After that occured, I made it a point to feed the main BTA every other day, as well as the clone. Since the larger section was still spread out, I fed it at several spots, hoping to get food to each section. The mouth seemed to exist along the entire stretched section, but bristleworms would come out and take the food away. It was very frustrating. On top of that, my two clownfish were constantly active in the anemone, inhibiting its feeding process.
I was able to catch the baby A. Ocellaris and put it in the refugium for the duration. It was impossible to catch the True Percula though. I used nets to protect the BTAs during feeding time, or any other object that would keep them unbothered for an hour. Here is one example on 4/26/04:
The baby clone has grown slowly, but the main one seemed to shrink more and more. About 5/15/04, I wondered if maybe the parent would die and the baby would replace it. A week later, things finally took a turn for the better.
5/21/04 - The clone is visible on the left. The upper portion of the parent enlarged, and the mouth appeared to tear again.
The mouth (white tissue) would extend during feedings along this smooth area.
5/23/04 4:11 p.m. Only a little bit connects the two sections. It won't be long now, right?
5/24/04 1:02 a.m. Still connected nine hours later, as seen in these images.
5/24/04 2:32 a.m. DONE!
5/24/04 - Three BTAs now share this section of Live Rock. (Left, Bottom, and Right)
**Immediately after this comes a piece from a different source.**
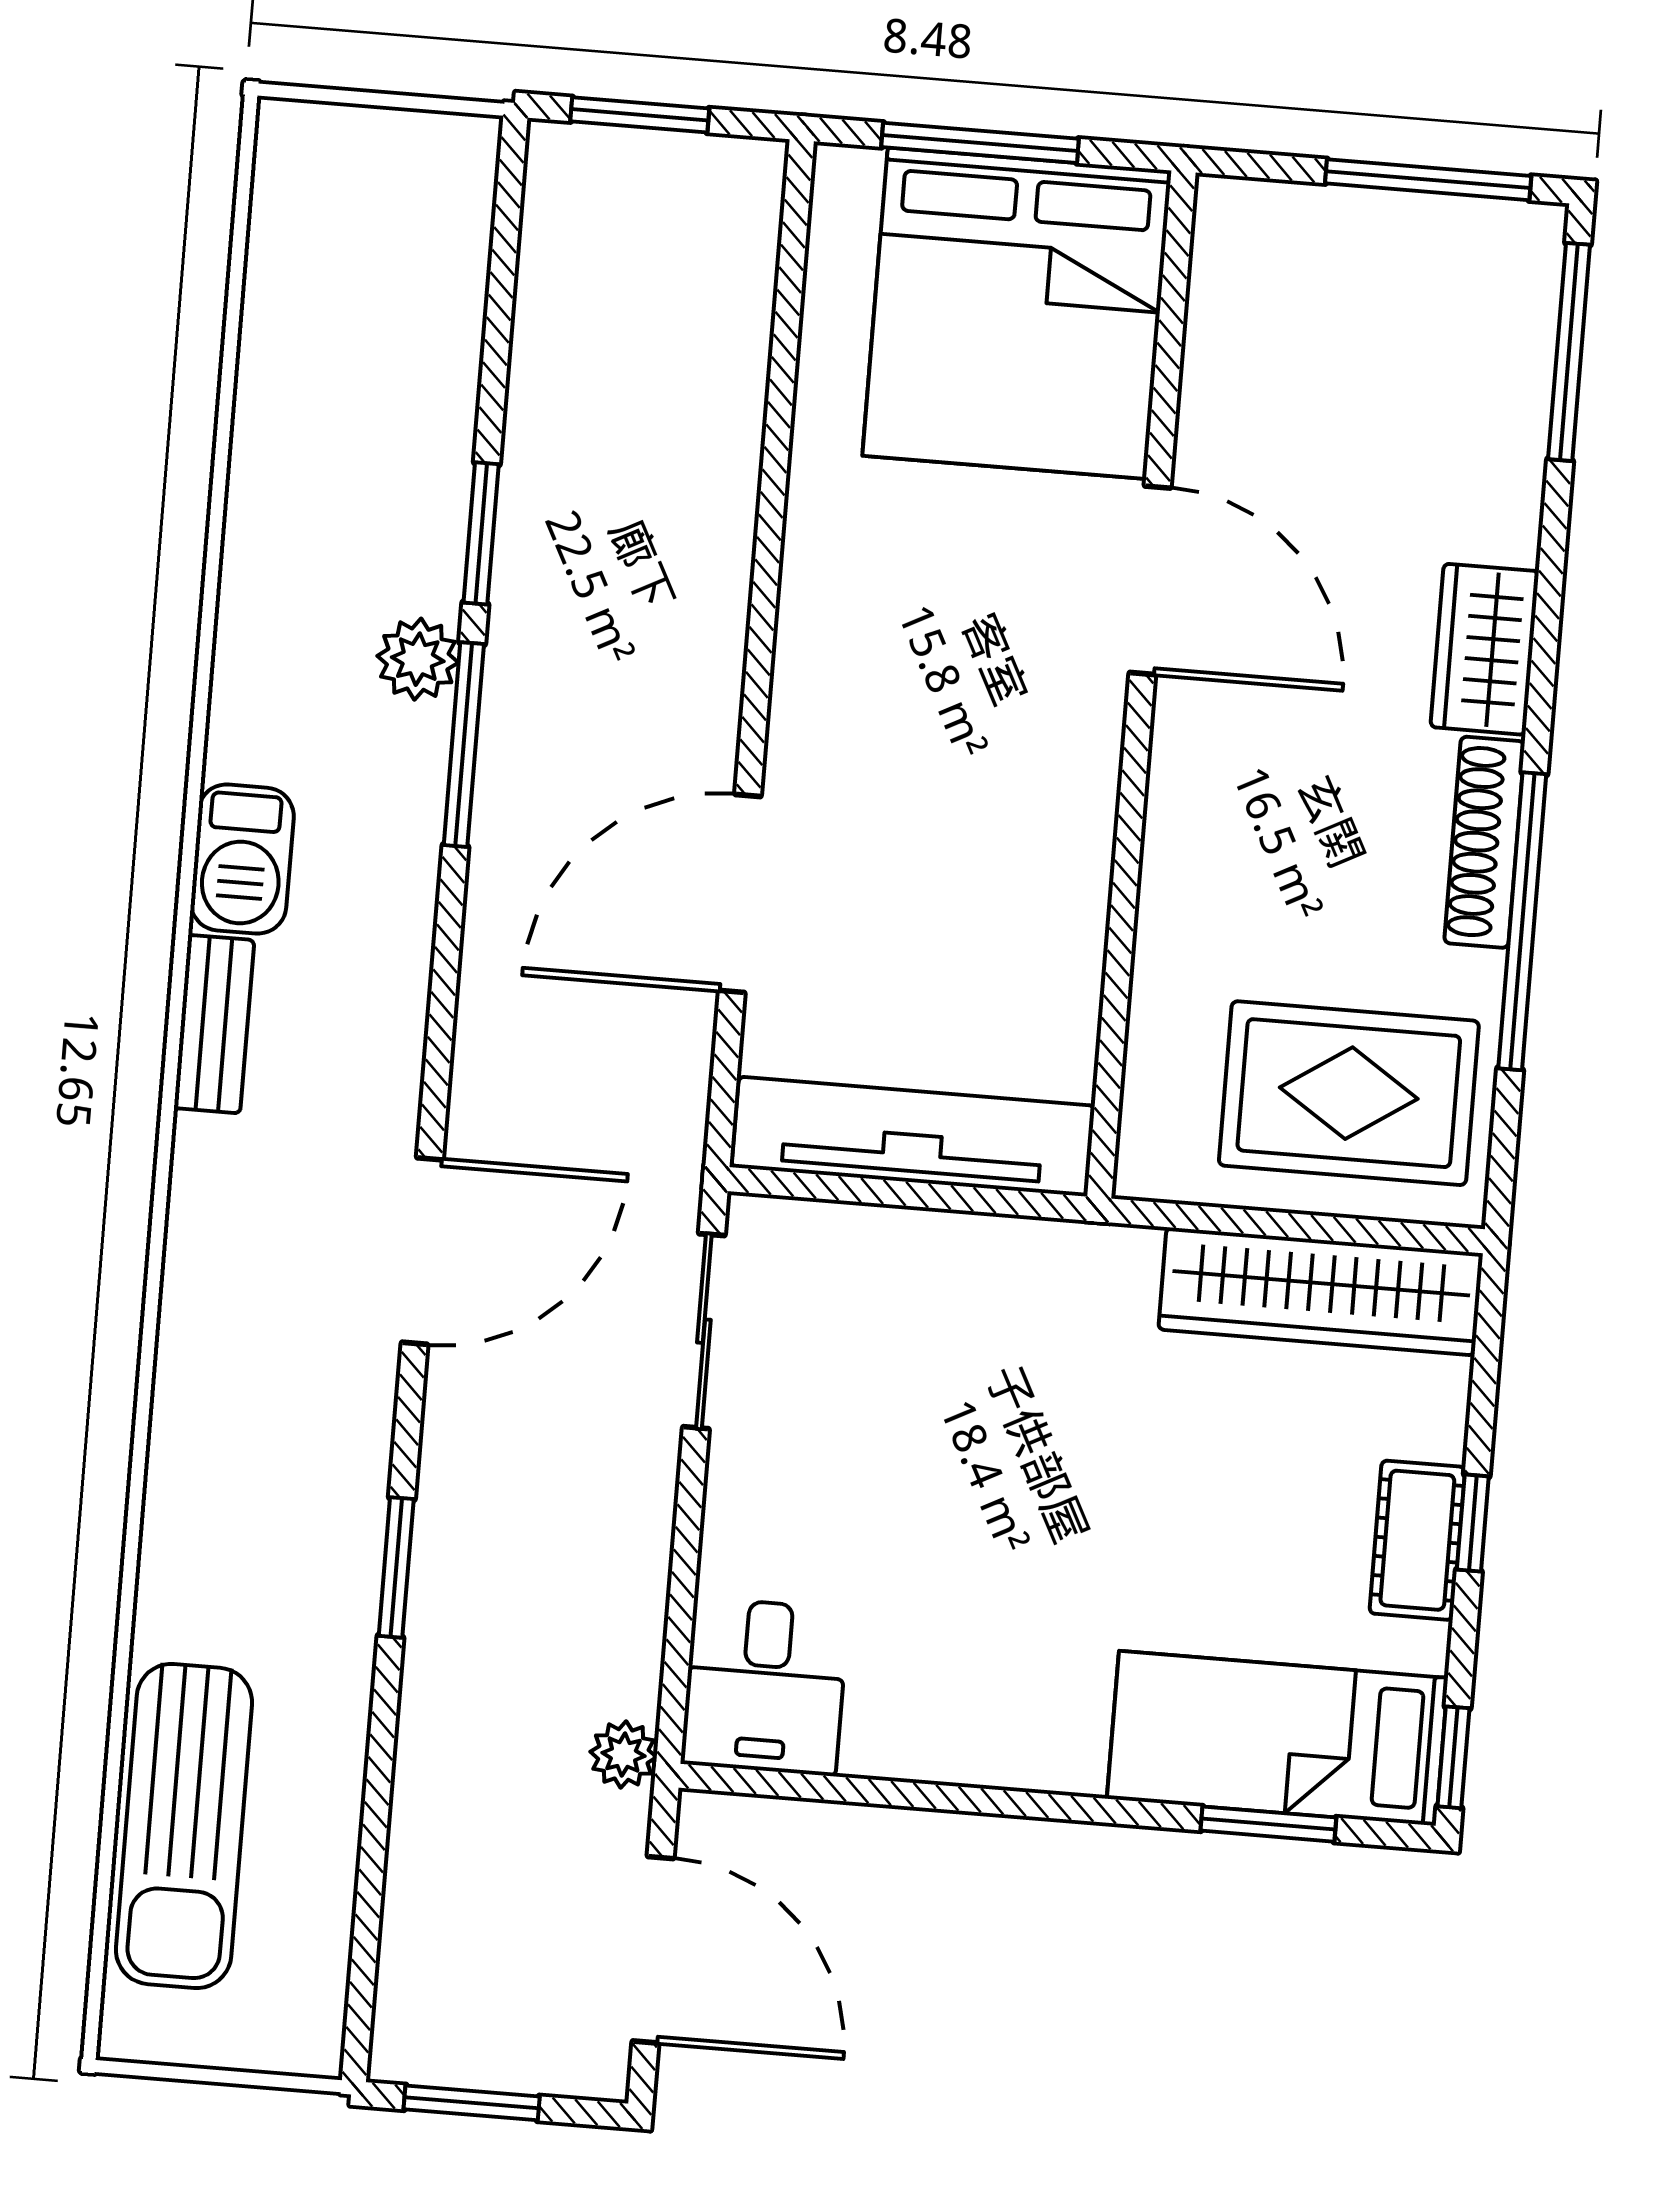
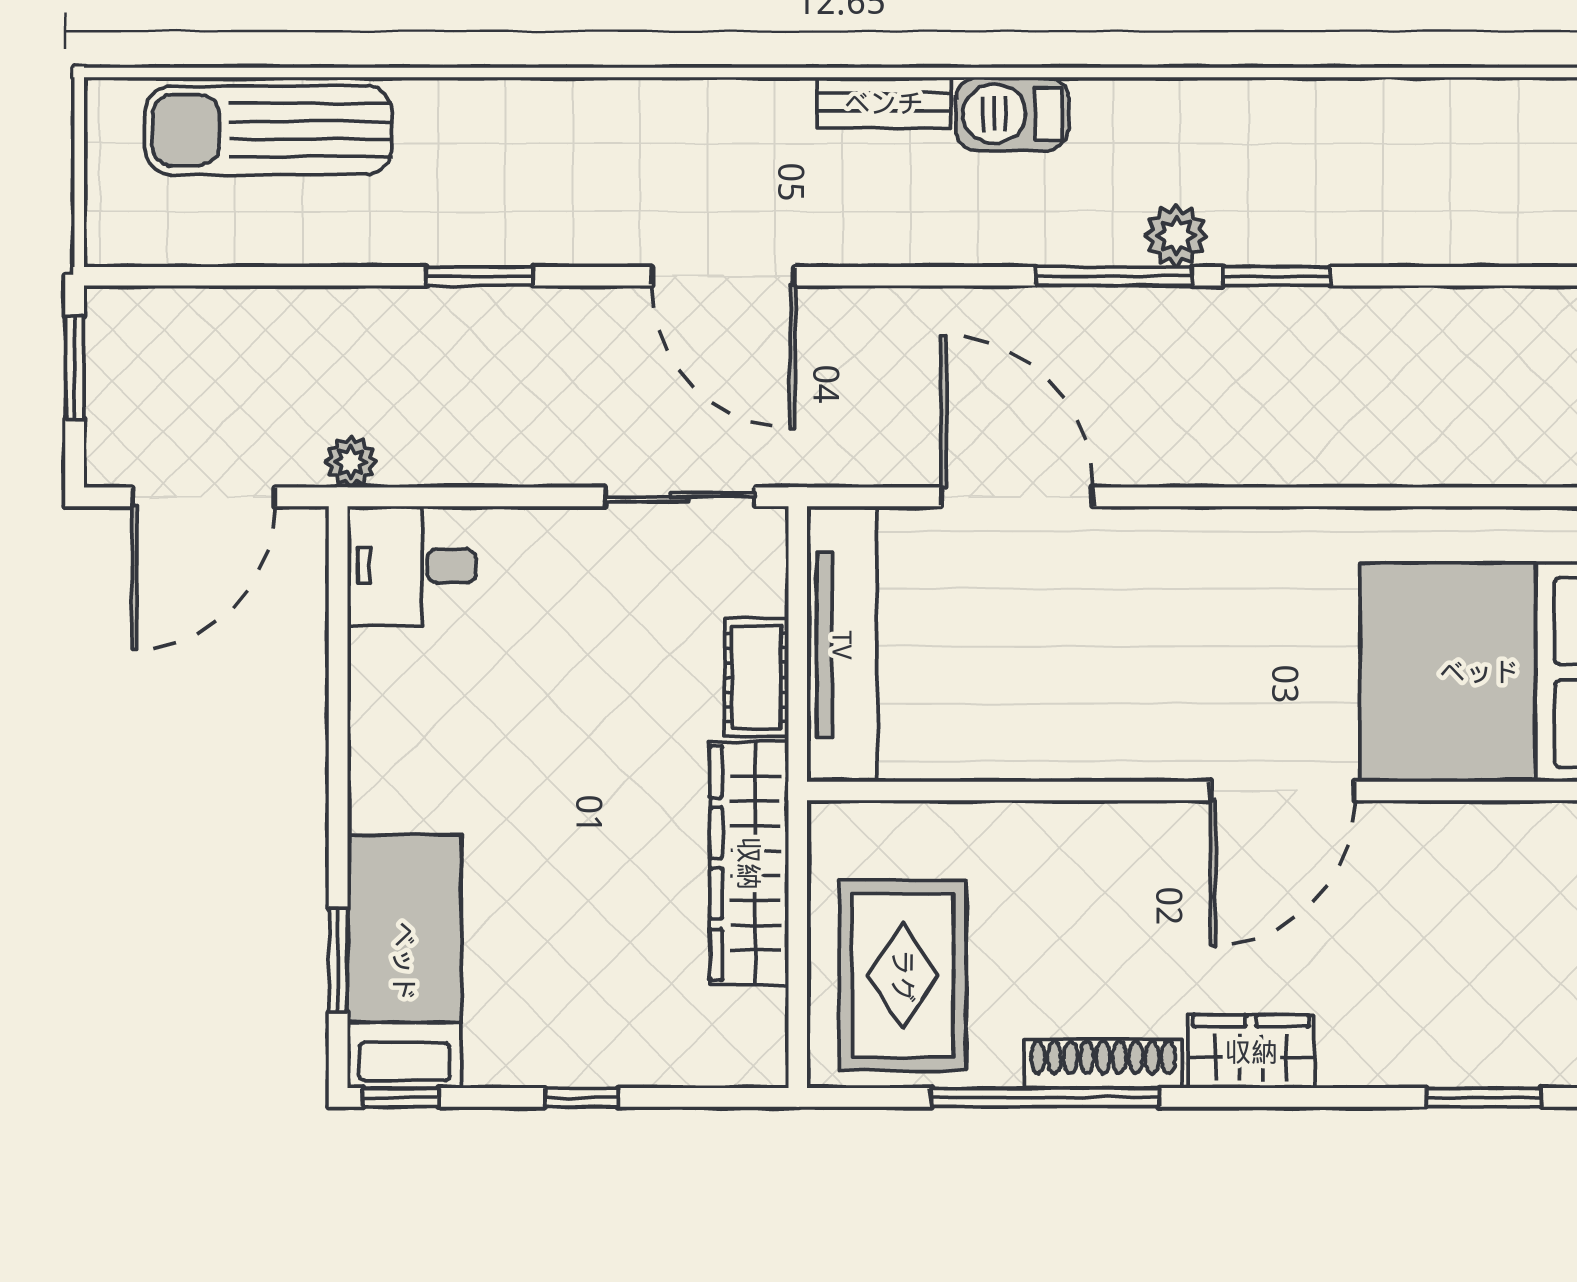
window: (1569, 352) -> (1484, 1097), width x0.69
wardrobe: (1321, 1291) -> (749, 863), moved
cot: (1417, 1540) -> (756, 677), moved, turned 90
The end result after almost 11 weeks: Three individual Bubble Tip Anemones now co-exist in my 29g reef. My job is to feed them well so they can grow to be healthy BTAs. Interestingly, it was exactly 2 years ago this month that I bought this BTA. Now looking back, I've watched it morph not only in shape but also in color; I've watched it spawn; and finally watched it labor to split itself into four individual anemones. It truly is a fascinating creature that I have had the pleasure to experience.